**待办任务:**
a) 摘抄这段关于Kafka Connect超时的帖子里从“[2019-01-30 10:16:21,136] INFO Advertised”一直到“Connect stopping (org.apache.kafka.connect.runtime.Connect:65)”的全部内容。
b) 在这段关于Kafka Connect超时的帖子中,日志报出的超时时长是多少毫秒?

**文档段落:**
我想在3节点设置中以分布式模式运行kafka connect。但是发生了TimeoutException
,甚至没有发布我的连接器。即使我在TimeoutException
之前发布了一个连接器配置,它也没有到达端点,并且在REST服务器停止后返回了一个Request timed out
响应。
我正在其中一个节点上运行以下命令:
bin/connect-distributed etc/kafka/connect-distributed.properties
日志:
.
.
[2019-01-30 10:16:21,126] INFO Started o.e.j.s.ServletContextHandler@5fed9976{/,null,AVAILABLE} (org.eclipse.jetty.server.handler.ContextHandler:850)
[2019-01-30 10:16:21,134] INFO Started http_8083@15d3793b{HTTP/1.1,[http/1.1]}{0.0.0.0:8083} (org.eclipse.jetty.server.AbstractConnector:292)
[2019-01-30 10:16:21,135] INFO Started @18558ms (org.eclipse.jetty.server.Server:408)
[2019-01-30 10:16:21,136] INFO Advertised URI: http://127.0.1.1:8083/ (org.apache.kafka.connect.runtime.rest.RestServer:267)
[2019-01-30 10:16:21,136] INFO REST server listening at http://127.0.1.1:8083/, advertising URL http://127.0.1.1:8083/ (org.apache.kafka.connect.runtime.rest.RestServer:217)
[2019-01-30 10:16:21,136] INFO Kafka Connect started (org.apache.kafka.connect.runtime.Connect:55)
[2019-01-30 10:17:20,594] ERROR Uncaught exception in herder work thread, exiting: (org.apache.kafka.connect.runtime.distributed.DistributedHerder:228)
org.apache.kafka.common.errors.TimeoutException: Timeout of 60000ms expired before the position for partition connect-offsets-41 could be determined
[2019-01-30 10:17:20,620] INFO Kafka Connect stopping (org.apache.kafka.connect.runtime.Connect:65)
[2019-01-30 10:17:20,620] INFO Stopping REST server (org.apache.kafka.connect.runtime.rest.RestServer:223)
.
.

**数据摘录:**

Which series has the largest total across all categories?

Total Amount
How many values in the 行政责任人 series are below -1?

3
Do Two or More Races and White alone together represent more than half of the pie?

**按序作答:**
a)
[2019-01-30 10:16:21,136] INFO Advertised URI: http://127.0.1.1:8083/ (org.apache.kafka.connect.runtime.rest.RestServer:267)
[2019-01-30 10:16:21,136] INFO REST server listening at http://127.0.1.1:8083/, advertising URL http://127.0.1.1:8083/ (org.apache.kafka.connect.runtime.rest.RestServer:217)
[2019-01-30 10:16:21,136] INFO Kafka Connect started (org.apache.kafka.connect.runtime.Connect:55)
[2019-01-30 10:17:20,594] ERROR Uncaught exception in herder work thread, exiting: (org.apache.kafka.connect.runtime.distributed.DistributedHerder:228)
org.apache.kafka.common.errors.TimeoutException: Timeout of 60000ms expired before the position for partition connect-offsets-41 could be determined
[2019-01-30 10:17:20,620] INFO Kafka Connect stopping (org.apache.kafka.connect.runtime.Connect:65)

b) 60000毫秒。